Josias de Souza é jornalista desde 1984. Nasceu na cidade de São Paulo, em 1961. Trabalhou por 25 anos na "Folha de S.Paulo" (repórter, diretor da Sucursal de Brasília, Secretário de Redação e articulista). É coautor do livro "A História Real" (Editora Ática, 1994), que revela bastidores da elaboração do Plano Real e da primeira eleição de Fernando Henrique Cardoso à Presidência da República. Em 2011, ganhou o Prêmio Esso de Jornalismo (Regional Sudeste) com a série de reportagens batizada de "Os Papéis Secretos do Exército".

Colunista do UOL

04/05/2022 10h36

Costuma-se dizer que as instituições estão funcionando no Brasil. Essa tese é falsa. Se funcionassem, a Câmara já teria aberto um pedido de impeachment contra Bolsonaro, que comete crimes de responsabilidade em série.

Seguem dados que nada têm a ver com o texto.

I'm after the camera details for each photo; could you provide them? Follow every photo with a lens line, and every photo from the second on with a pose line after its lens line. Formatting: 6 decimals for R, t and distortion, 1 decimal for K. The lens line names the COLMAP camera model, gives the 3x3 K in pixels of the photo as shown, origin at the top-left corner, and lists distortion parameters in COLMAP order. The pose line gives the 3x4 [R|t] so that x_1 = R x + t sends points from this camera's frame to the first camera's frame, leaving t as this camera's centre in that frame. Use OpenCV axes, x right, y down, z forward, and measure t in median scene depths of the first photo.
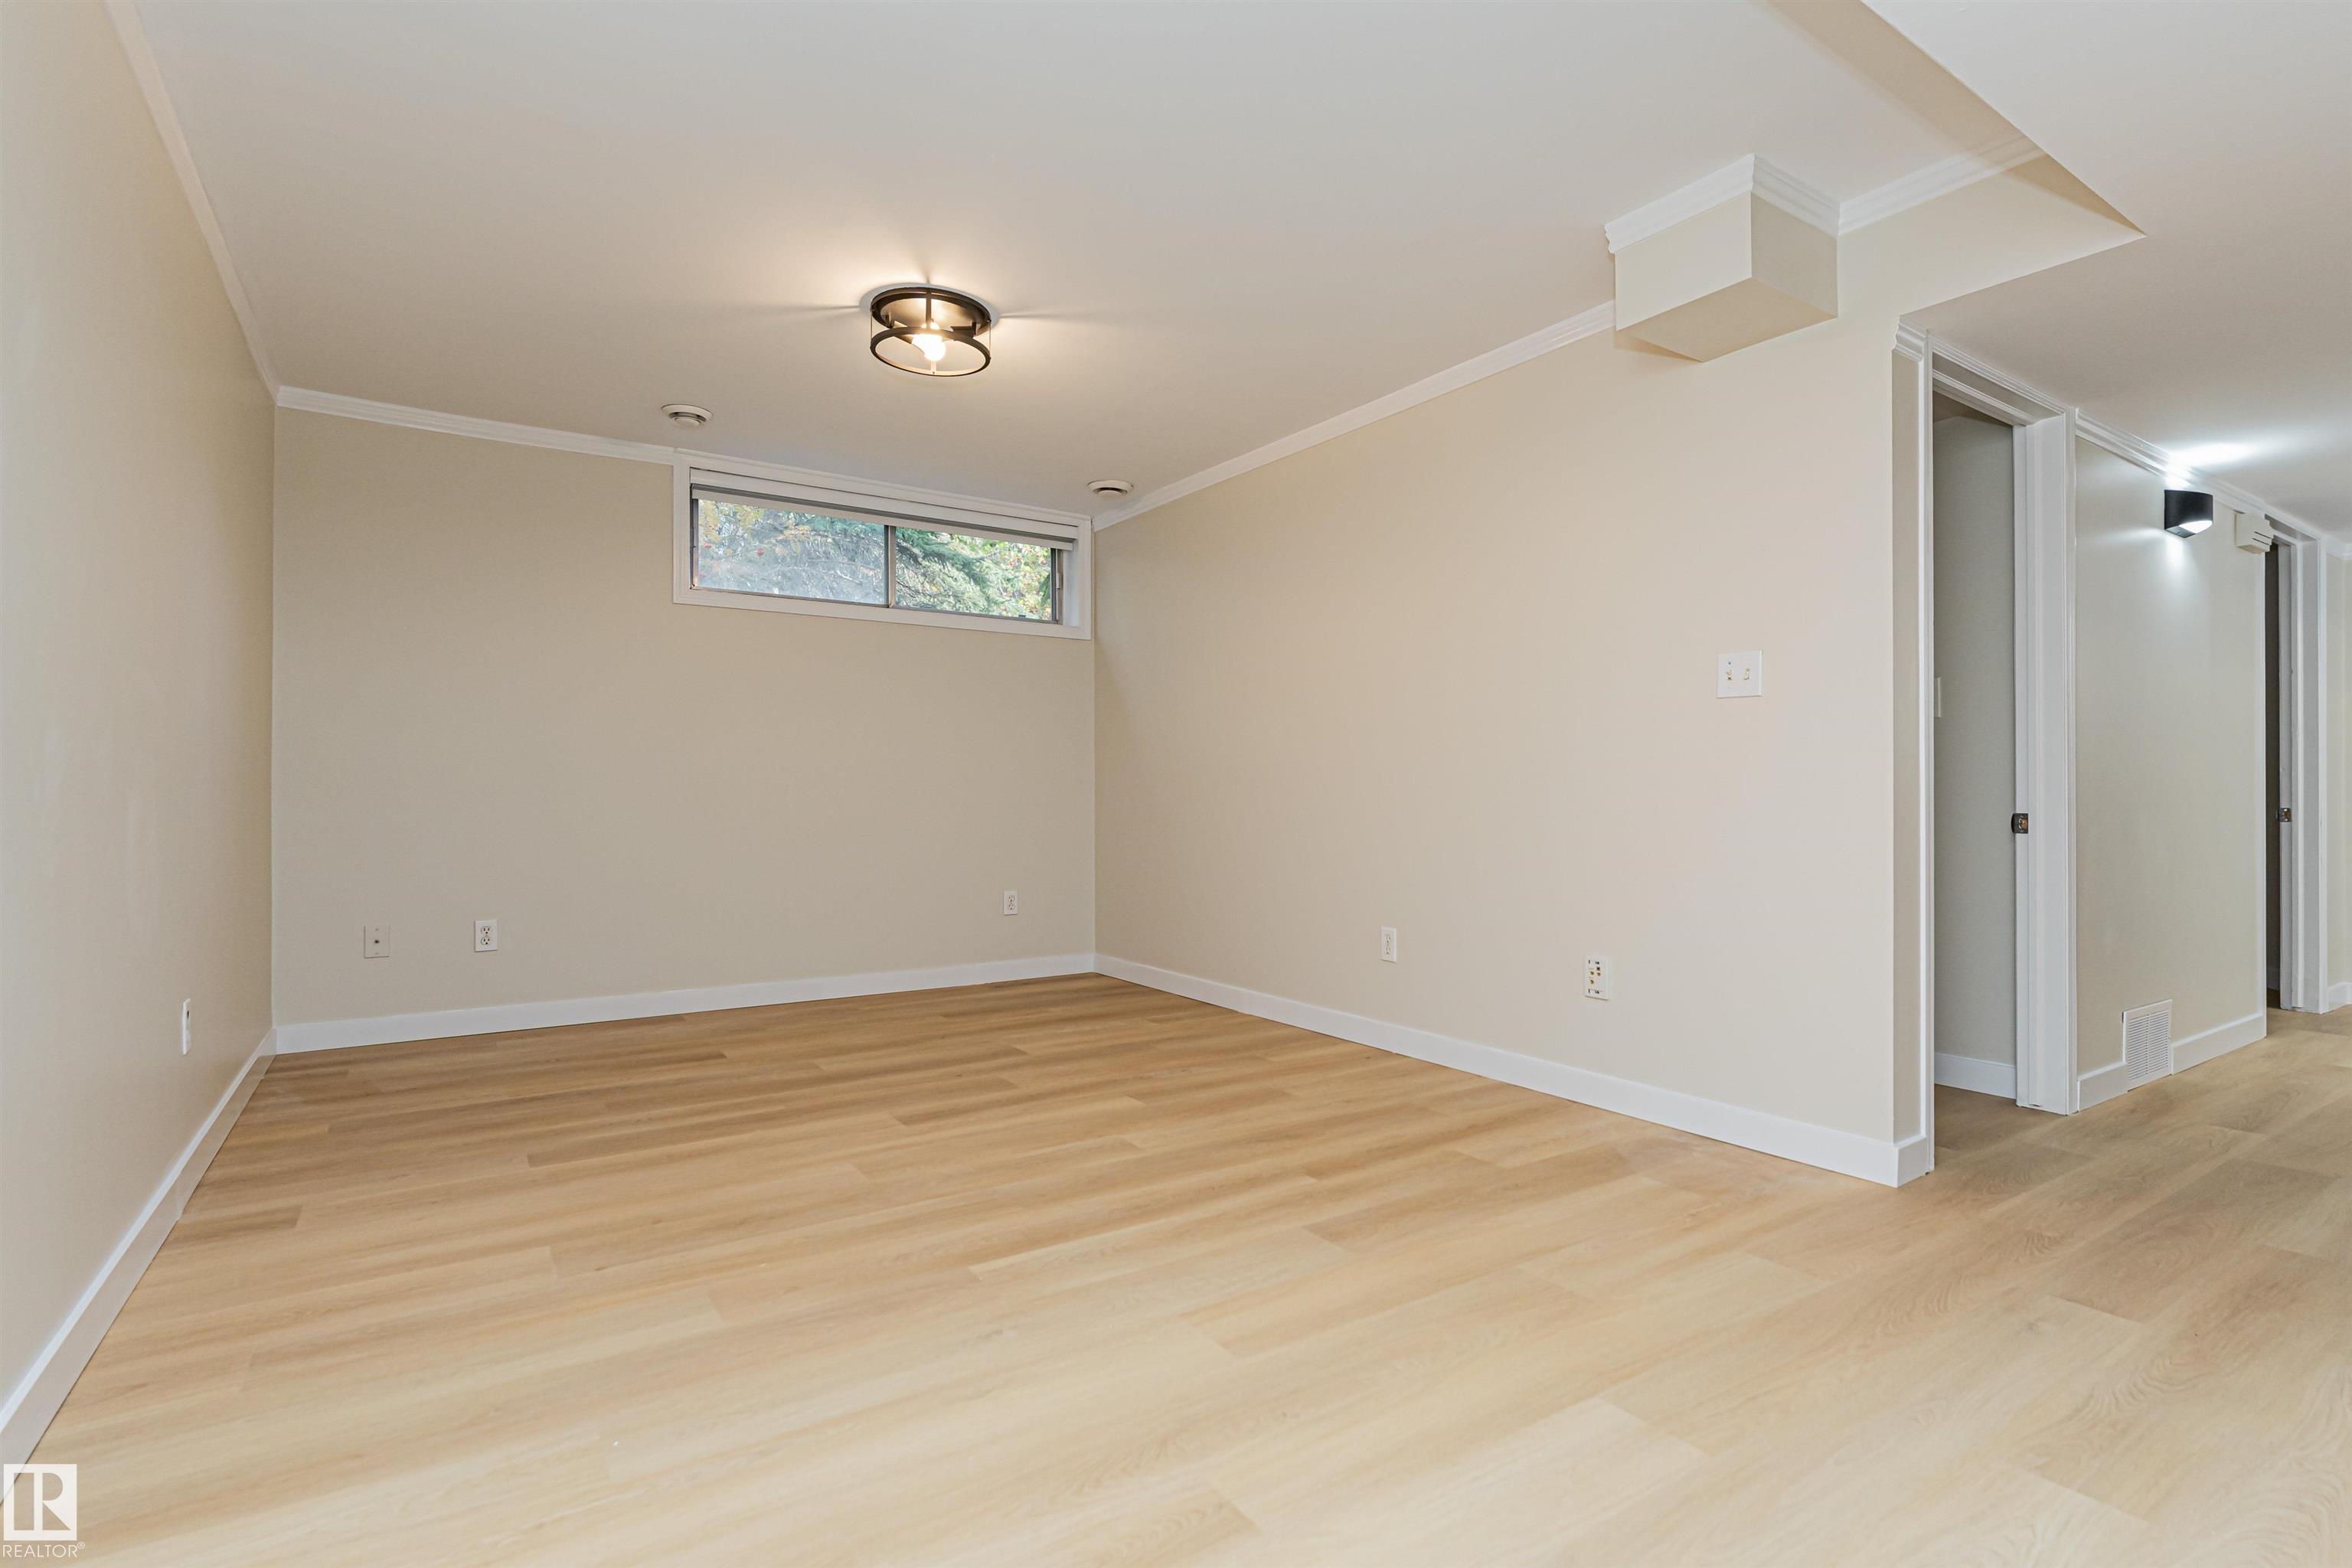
lens RADIAL K [[1116.2, 0, 1178.8], [0, 1116.2, 814.0], [0, 0, 1]] dist [0.000405, 0.000160]
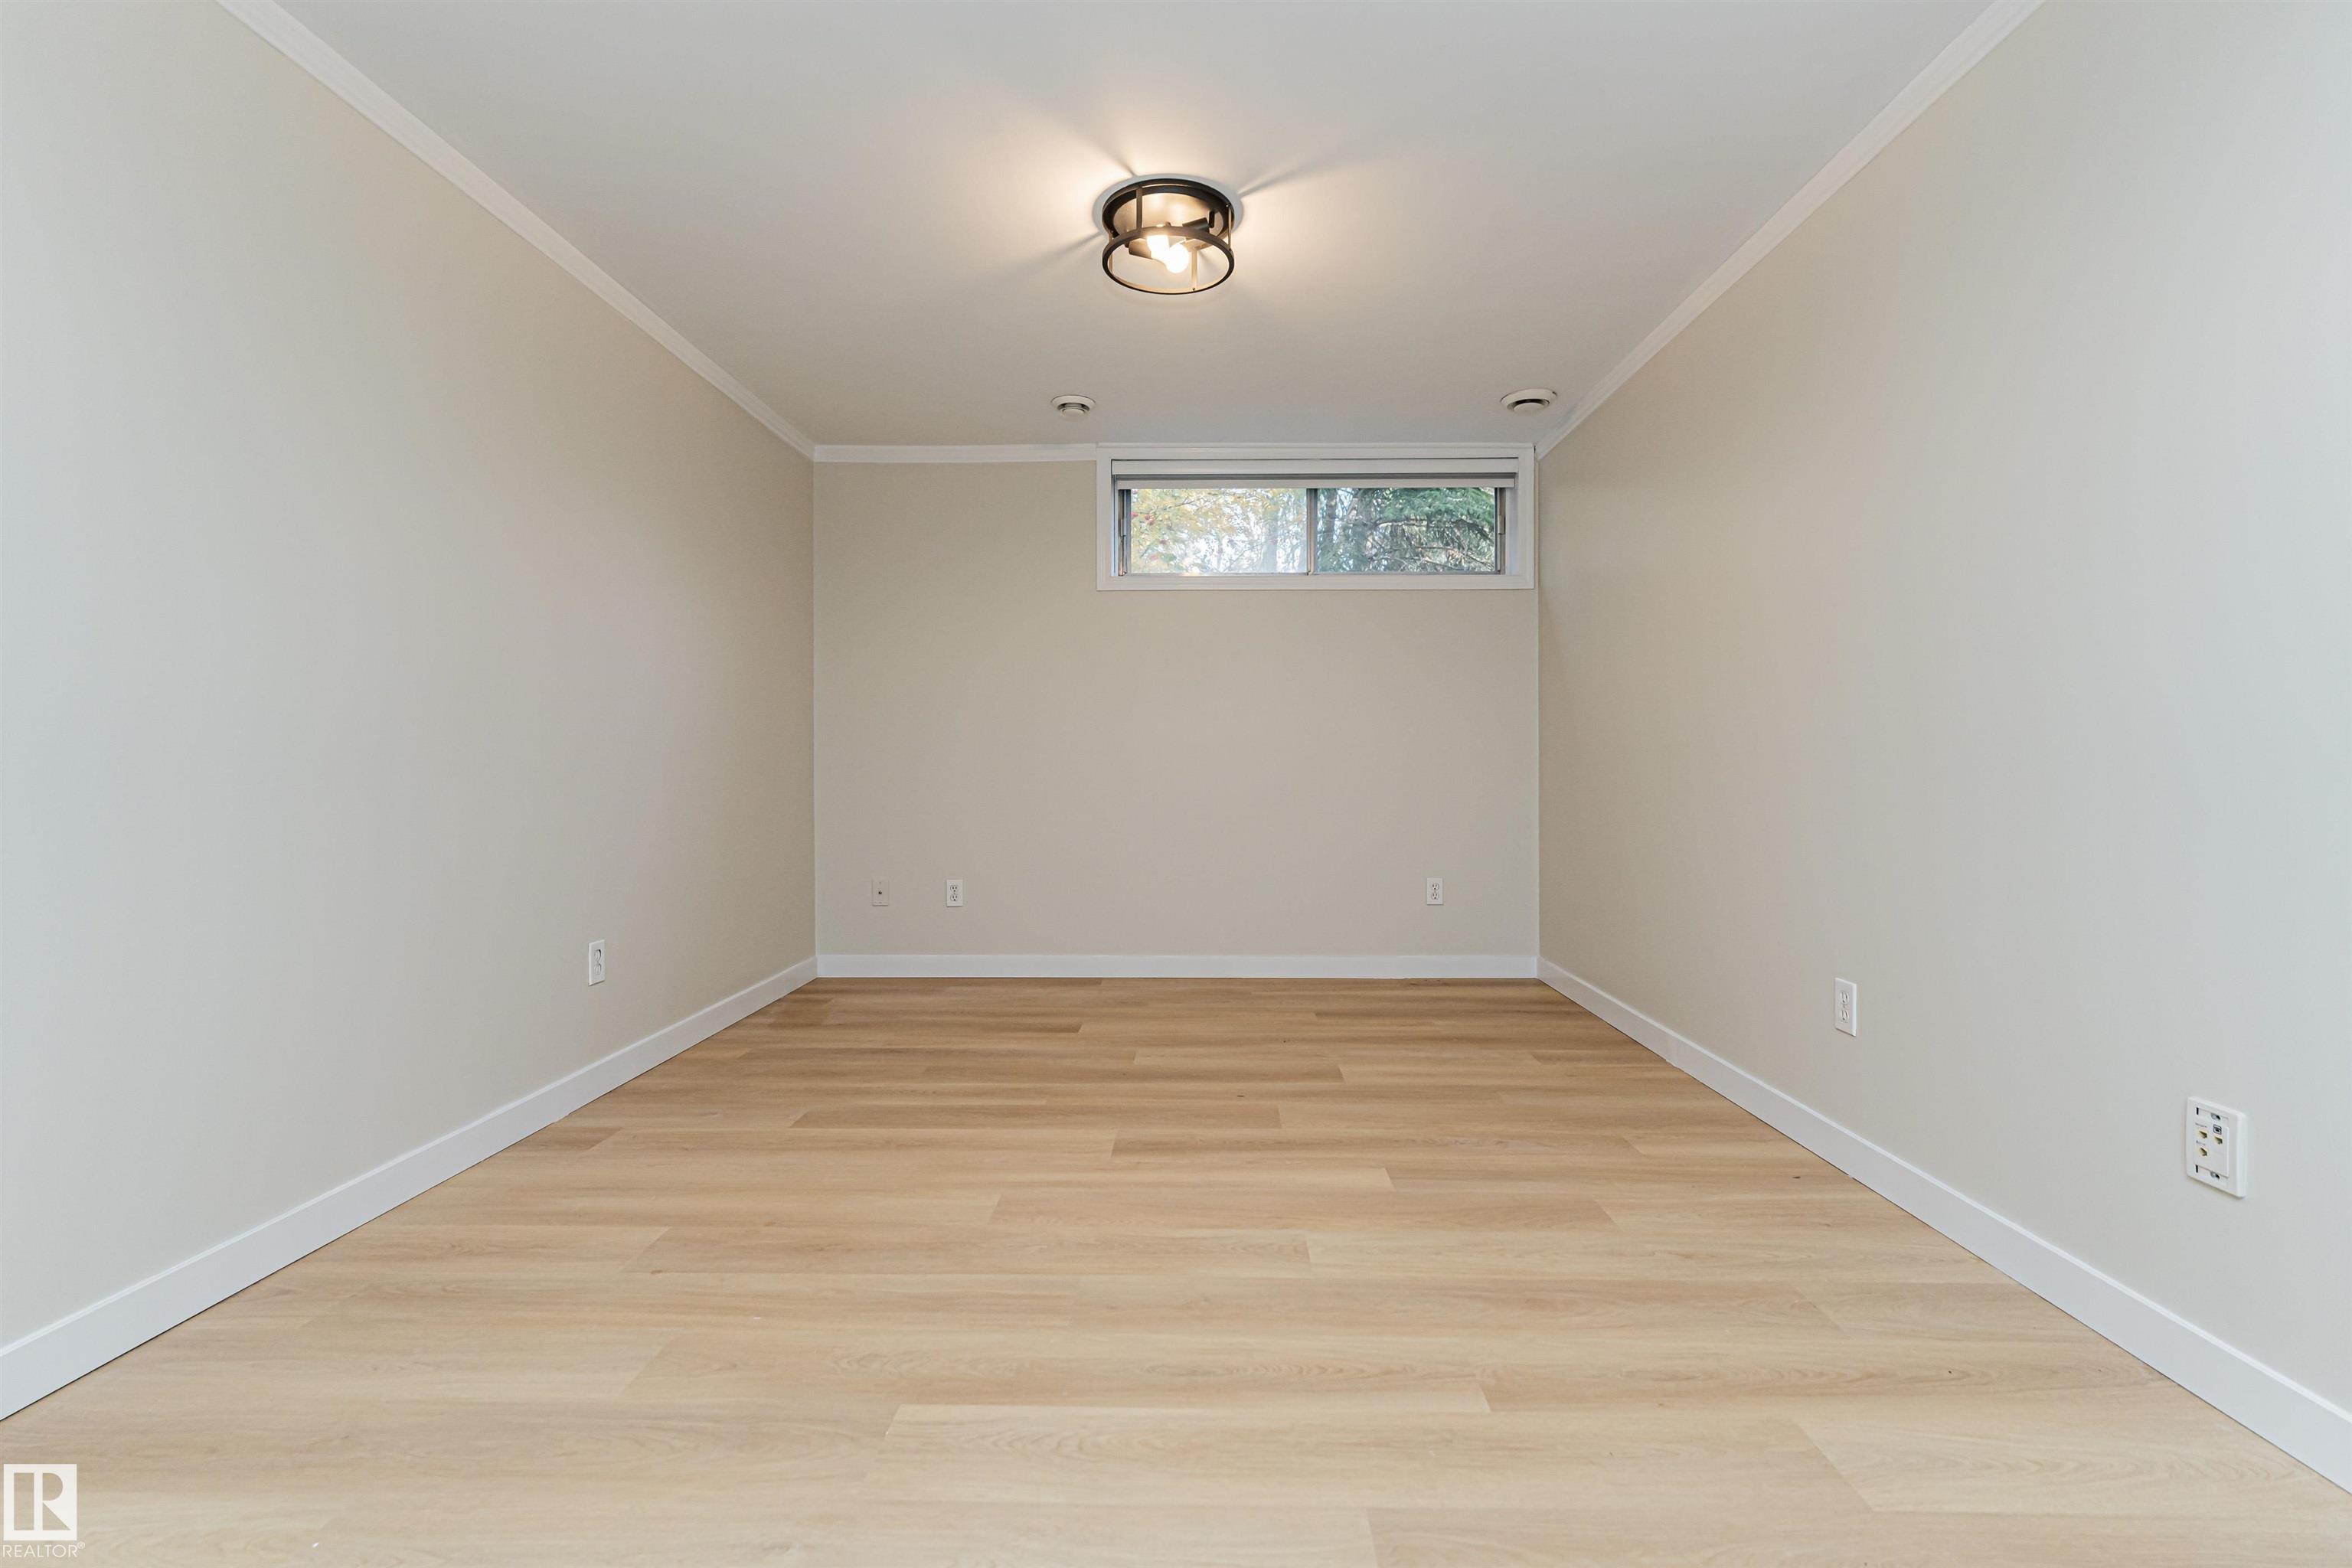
lens RADIAL K [[1030.3, 0, 1176.0], [0, 1030.3, 784.0], [0, 0, 1]] dist [0.001124, -0.000352]
pose [[0.831982, 0.007188, -0.554757, 0.227520], [-0.007100, 0.999972, 0.002309, -0.011525], [0.554758, 0.002017, 0.832009, 0.338501]]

O gavetão de Arthur Lira é uma das evidências da precariedade institucional.

O mandato de Daniel Silveira já teria sido passado na lâmina. O Conselho de Ética da Câmara trocou a cassação por uma suspensão do mandato por seis meses. Lira segura a decisão há dez meses. O fato de a suspensão não ter chegado ao plenário a cinco meses da eleição revela que o centrão transformou a ocupação do Orçamento federal num processo de bolsonarização das instituições.

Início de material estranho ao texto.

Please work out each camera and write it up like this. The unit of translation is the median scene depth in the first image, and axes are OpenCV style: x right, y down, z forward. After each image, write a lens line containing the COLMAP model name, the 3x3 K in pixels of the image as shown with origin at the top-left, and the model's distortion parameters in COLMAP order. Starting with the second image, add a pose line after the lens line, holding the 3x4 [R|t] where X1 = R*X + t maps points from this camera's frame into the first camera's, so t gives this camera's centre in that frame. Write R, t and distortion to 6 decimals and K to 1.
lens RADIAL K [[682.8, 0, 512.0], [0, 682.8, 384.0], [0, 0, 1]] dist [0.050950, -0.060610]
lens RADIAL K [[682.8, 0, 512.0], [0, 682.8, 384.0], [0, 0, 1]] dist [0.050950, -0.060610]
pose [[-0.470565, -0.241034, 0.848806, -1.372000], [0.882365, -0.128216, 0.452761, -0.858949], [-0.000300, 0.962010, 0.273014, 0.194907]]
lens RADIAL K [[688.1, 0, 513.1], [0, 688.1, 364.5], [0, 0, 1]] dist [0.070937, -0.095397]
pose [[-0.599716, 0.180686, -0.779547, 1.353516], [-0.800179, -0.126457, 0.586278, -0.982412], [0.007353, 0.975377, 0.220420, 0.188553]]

A Procuradoria-Geral da República já teria formulado meia dúzia de denúncias criminais contra um presidente se as instituições funcionassem. Bolsonaro produz provas contra si mesmo em escala industrial. Ao aprovar a recondução de Augusto Aras ao cargo de chefe do departamento de blindagem de Bolsonaro, com os votos de integrantes da CPI da Covid, o Senado ofereceu ao país mais uma evidência de que as instituições claudicam.

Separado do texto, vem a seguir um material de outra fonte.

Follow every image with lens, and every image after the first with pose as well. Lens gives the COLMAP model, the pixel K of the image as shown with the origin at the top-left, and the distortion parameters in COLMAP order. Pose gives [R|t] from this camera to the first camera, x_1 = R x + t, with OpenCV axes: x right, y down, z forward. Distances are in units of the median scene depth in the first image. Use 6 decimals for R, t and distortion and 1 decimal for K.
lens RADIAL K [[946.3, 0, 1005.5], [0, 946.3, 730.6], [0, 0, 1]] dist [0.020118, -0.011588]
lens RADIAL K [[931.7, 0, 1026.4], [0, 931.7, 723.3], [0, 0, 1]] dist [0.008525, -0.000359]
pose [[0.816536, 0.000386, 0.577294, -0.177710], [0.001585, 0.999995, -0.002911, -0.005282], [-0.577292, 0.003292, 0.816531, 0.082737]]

O Supremo Tribunal Federal não teria se convertido numa espécie de terceira Casa do Legislativo se as instituições operassem com perfeição. A essa altura, Bolsonaro já teria sido informado de que o indulto concedido a Daniel Silveira não cabe dentro das quatro linhas da Constituição. Mas a Suprema Corte negocia uma saída política.

Não fosse a disfuncionalidade das instituições, Bolsonaro já teria sido responsabilizado por transformar a usina de confusões do Planalto no único empreendimento que funciona a pleno vapor no seu governo.